● **Reading passage**:
<<<<

Thoughts on authorship

Authorship is a hot topic in bioethics classes. How to settle authorship disputes. When you did the work to merit first-author but the student who comes after you and “needs” the publication more urgently gets first-author billing. When the wife (or girlfriend) of the PI gets authorship because she worked in the lab for 2 weeks once, spilling reagents and making messes. When the department chair gets authorship on all papers that come out of his department, even though he contributed nothing to them. When the person who provided funding for the research gets authorship, even though he contributed nothing otherwise to the project.

I have never dealt with any of those scenarios. Well, I had a paper published without my name when I had done some work on it with the promise that I’d be a co-author, but that was just spite, and had zero impact on my career. And I had to include someone as a co-author even though he didn’t do anything for this part of the project, because he whined. But I don’t really care about that either. (I personally wouldn’t do that because a co-author isn’t worth much, but maybe he was worried he wasn’t going to get on the paper that we did promise him. That paper isn’t even written yet, so he has some basis for concern.)

Authorship has come to my attention because I just got a paper accepted into a journal and I had to go around collecting author signatures. I even had to get permission from everyone listed in the acknowledgments to be so listed.

>>>>

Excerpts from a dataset

<<<<

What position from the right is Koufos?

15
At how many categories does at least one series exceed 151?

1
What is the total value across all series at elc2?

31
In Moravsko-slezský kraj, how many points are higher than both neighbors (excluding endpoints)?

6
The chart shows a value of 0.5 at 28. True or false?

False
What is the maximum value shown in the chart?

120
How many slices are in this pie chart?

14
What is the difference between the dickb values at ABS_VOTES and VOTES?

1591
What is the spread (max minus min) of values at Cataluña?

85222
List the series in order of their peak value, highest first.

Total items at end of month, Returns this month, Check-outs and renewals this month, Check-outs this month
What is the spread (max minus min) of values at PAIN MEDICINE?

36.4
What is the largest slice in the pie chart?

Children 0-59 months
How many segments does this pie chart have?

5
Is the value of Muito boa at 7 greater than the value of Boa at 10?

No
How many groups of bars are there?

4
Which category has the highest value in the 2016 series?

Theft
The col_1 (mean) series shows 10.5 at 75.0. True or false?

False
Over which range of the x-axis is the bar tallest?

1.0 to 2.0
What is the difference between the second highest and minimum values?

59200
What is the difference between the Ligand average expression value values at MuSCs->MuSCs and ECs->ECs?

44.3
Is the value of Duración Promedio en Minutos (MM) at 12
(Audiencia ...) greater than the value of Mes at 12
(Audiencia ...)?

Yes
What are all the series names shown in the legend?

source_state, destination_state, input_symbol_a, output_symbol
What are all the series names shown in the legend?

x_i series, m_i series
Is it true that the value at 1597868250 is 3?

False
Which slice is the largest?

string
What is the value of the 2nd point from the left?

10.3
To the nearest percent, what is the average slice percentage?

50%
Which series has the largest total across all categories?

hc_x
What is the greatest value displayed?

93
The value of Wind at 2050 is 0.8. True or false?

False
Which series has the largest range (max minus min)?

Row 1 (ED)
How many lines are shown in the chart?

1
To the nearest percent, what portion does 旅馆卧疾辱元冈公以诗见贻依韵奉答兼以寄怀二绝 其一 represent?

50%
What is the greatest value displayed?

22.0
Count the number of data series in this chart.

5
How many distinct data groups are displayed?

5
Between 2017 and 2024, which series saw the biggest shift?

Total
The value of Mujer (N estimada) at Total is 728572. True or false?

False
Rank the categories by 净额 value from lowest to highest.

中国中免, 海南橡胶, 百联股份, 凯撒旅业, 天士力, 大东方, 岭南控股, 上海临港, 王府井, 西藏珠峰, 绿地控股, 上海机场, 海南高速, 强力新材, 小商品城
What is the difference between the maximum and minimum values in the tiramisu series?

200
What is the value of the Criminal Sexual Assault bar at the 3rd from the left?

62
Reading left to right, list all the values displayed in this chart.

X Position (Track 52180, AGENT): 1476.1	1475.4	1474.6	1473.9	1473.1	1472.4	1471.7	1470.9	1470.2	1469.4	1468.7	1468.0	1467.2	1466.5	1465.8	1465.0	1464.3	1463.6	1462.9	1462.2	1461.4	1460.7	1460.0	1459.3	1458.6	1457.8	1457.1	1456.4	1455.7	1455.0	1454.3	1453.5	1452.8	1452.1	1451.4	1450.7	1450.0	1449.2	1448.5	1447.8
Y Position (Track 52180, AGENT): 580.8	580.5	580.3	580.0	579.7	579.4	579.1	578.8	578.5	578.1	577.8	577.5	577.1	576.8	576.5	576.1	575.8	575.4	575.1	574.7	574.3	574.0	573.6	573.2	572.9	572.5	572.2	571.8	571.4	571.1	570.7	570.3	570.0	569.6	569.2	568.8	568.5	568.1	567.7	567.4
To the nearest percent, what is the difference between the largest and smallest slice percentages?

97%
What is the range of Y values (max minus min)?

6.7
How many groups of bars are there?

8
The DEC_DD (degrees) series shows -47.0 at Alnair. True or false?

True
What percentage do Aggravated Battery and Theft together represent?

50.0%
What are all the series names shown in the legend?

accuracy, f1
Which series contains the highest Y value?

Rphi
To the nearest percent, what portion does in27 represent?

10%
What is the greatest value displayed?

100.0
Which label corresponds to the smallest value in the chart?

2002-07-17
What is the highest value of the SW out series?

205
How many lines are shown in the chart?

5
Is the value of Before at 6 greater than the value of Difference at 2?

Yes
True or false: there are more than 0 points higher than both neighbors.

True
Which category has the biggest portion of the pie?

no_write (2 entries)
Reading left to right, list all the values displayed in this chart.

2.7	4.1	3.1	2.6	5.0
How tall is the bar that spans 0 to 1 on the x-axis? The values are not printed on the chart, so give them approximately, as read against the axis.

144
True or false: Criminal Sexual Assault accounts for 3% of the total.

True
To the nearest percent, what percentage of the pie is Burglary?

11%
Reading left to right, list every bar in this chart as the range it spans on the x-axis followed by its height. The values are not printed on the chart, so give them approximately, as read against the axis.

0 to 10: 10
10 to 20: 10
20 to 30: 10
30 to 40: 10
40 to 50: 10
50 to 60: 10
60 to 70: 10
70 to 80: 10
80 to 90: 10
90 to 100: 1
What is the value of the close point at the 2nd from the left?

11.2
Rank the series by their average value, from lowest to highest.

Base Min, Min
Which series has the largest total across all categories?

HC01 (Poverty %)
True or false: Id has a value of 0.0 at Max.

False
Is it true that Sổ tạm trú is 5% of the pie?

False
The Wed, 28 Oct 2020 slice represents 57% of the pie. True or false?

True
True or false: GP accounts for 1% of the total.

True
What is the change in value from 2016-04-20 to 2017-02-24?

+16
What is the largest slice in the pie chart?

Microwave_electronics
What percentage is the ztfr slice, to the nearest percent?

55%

>>>>

● **Task goal**: Carry the blog post on authorship forward from its last sentence. This data was taken from a separate source.

● **Your response**:
If I had realized how challenging those 2 steps would be, this paper would have had fewer authors and fewer acknowledgments.

It came to my attention again when a poster abstract I submitted for a meeting turned out to require signatures from all the authors. I found myself wondering why we had so many authors.

There aren’t any clear guidelines on how to figure out who merits authorship. One rule is that only someone who made an intellectual contribution should get authorship. That takes care of the wife of the PI who spilled reagents for 2 weeks and the departmental chair or someone trying to push his weight around.

It seems a bit unfair to the lab tech who ran a ton of routine assays. Can you really say that she didn’t contribute intellectually? Troubleshooting the assay and learning it seems like an intellectual contribution. The argument is that you could have contracted that out to any other lab, so it’s not an intellectual contribution. Any trained monkey could have done it. Well. I bet the PI couldn’t have done it.

Everyone listed on my poster abstract did contribute intellectually, and in retrospect I wish we had included the lab tech, because there was some troubleshooting and study design that he was involved in. Oh well, he’ll be listed in the acknowledgments, and the manuscript is more important, and he’ll probably write part of the methods so he’ll be a co-author when/if we write the manuscript.

I wish we had not included the 2 pathologists who scored the slides and the 2 students as authors, in retrospect. Yes, they made intellectual contributions, but I’m not sure the contributions were extensive enough to merit authorship. (I’d like to think this is a well reasoned judgment. But maybe I’m just saying that because I had to collect up the signatures.)

At what point is a contribution substantial enough to merit authorship?

Acknowledgments are even murkier. The summer student who ran a few statistical analyses didn’t seem, in my opinion, to have earned acknowledgment. I’m not entirely sure we used his statistics in the end. I think we re-ran everything before it was all said and done. But I guess he did some of the original analyses, and statistics is a big mysterious gray cloud to me, so maybe he had some other insights that were critical that I’m not aware of. The biggest issue with acknowledging him is that it was a challenge to track him down to get his permission to be listed!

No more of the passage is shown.